Asking the Right Questions

I once worked for a CTO who had a very different leadership style than any other manager I had ever worked for in the past. He pulled from several different management techniques, but was ultimately rooted in the Socratic Method. Yes, he asked questions. Better still, he encouraged questions from those around him.

If you’re not familiar with the Socratic Method, it’s actually rather straight forward. This is the practice of teaching by asking open-ended questions with the intent on the students answering through examining their knowledge and beliefs. It is done to get students to think on the fly and not have to always rely on straight fact memorization. This discussion among students (and the instructor or leader) also adds the benefit of everyone involved buying in to the proposed answer, or at least knowing their their dissent was recognized and discussed and not just dismissed.

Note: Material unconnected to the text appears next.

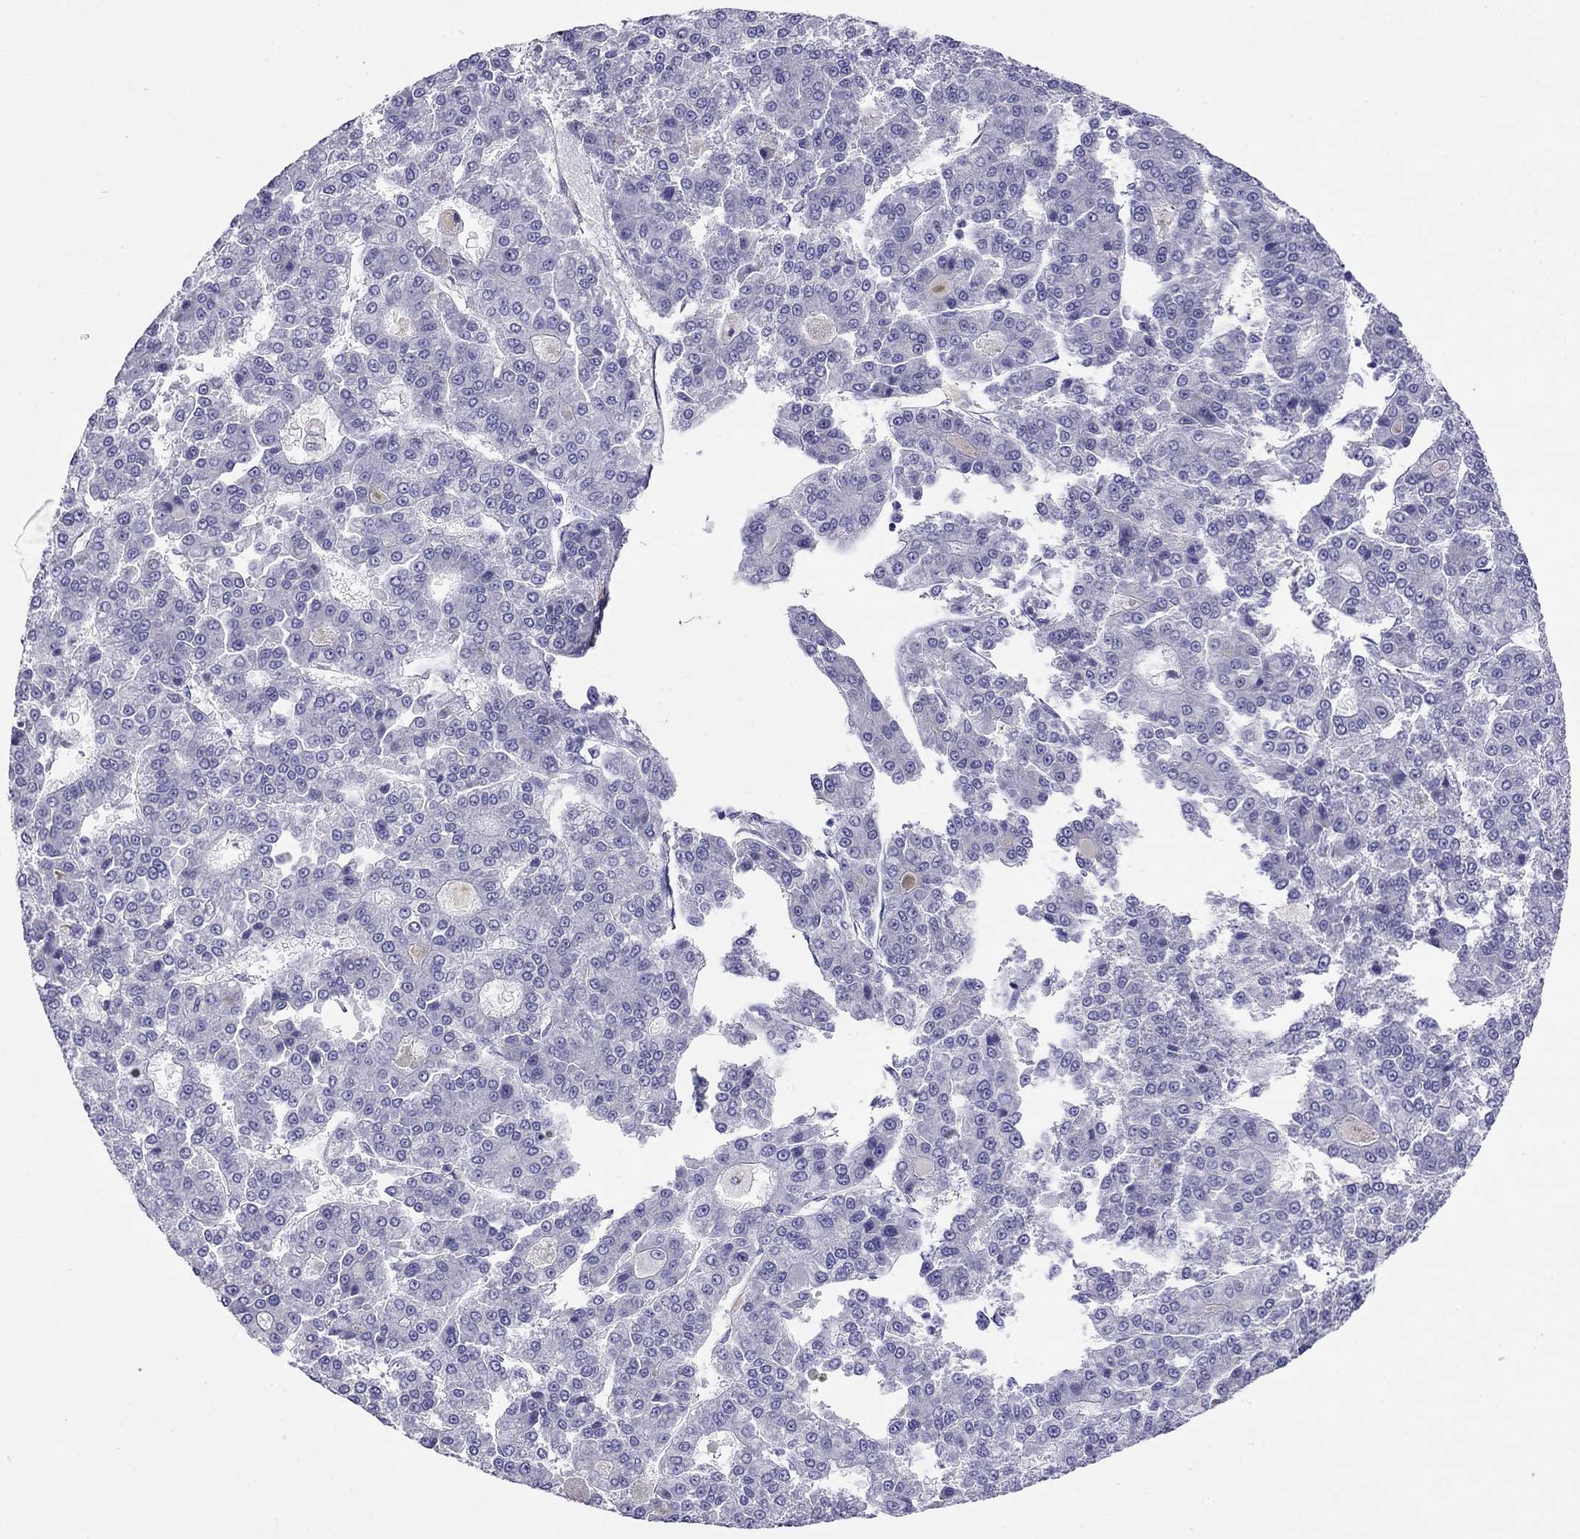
{"staining": {"intensity": "negative", "quantity": "none", "location": "none"}, "tissue": "liver cancer", "cell_type": "Tumor cells", "image_type": "cancer", "snomed": [{"axis": "morphology", "description": "Carcinoma, Hepatocellular, NOS"}, {"axis": "topography", "description": "Liver"}], "caption": "Liver cancer (hepatocellular carcinoma) was stained to show a protein in brown. There is no significant positivity in tumor cells. (Immunohistochemistry, brightfield microscopy, high magnification).", "gene": "MYMX", "patient": {"sex": "male", "age": 70}}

This CTO would quietly sit in meetings and listen. When the meeting was about over he would pose one, maybe two questions, and then watch and listen as we debated further. Occasionally he would have a predetermined outcome he wanted us to all reach, but more often than not he was just as interested in our discussion and path as we were.

More than once I would find myself in a one on one discussion with him and the only thing he’d say was a variant of “you make a valid point, but what is the real question you are trying to solve?” He challenged me to think deeper; to try and find the underlying question to the problem I was trying to solve. Some days it drove me crazy, but then I’d have that epiphany when I hit upon the “right question,” and it all became clearer to me.

I have always been inquisitive. It’s just my nature to ask questions. However, watching him in action was enlightening. I could wax poetic about how he had elevated it to an art form.

Those who didn’t like his methodology felt he was ineffectual because he didn’t always have a clearly defined agenda. They couldn’t have been more wrong. He knew what he wanted to achieve from the very beginning, but he asked us questions which in the end made all of us feel as though we had the ideas. In turn, that gave us a deeper ownership in the project as individual contributors as opposed to just receiving marching orders and being told what to do.

Since working under this person I’ve tried hard to “step my game up” with Socratic Management. I’ve tried to not just manage those around me, but lead them by asking questions and getting them to buy in to the ideas I have on their own. I’ve had some strange looks from some people, and have even had a few tell me that they’d rather just have me tell them what to do instead of asking all those questions. That’s fine, and I am happy to adjust for them. Others though really took to the questions, and I’ve watched them grow and become leaders in their own rights.

I still hear that CTO as a little voice in my head, telling me “You still haven’t asked the right question.” It drives me every day.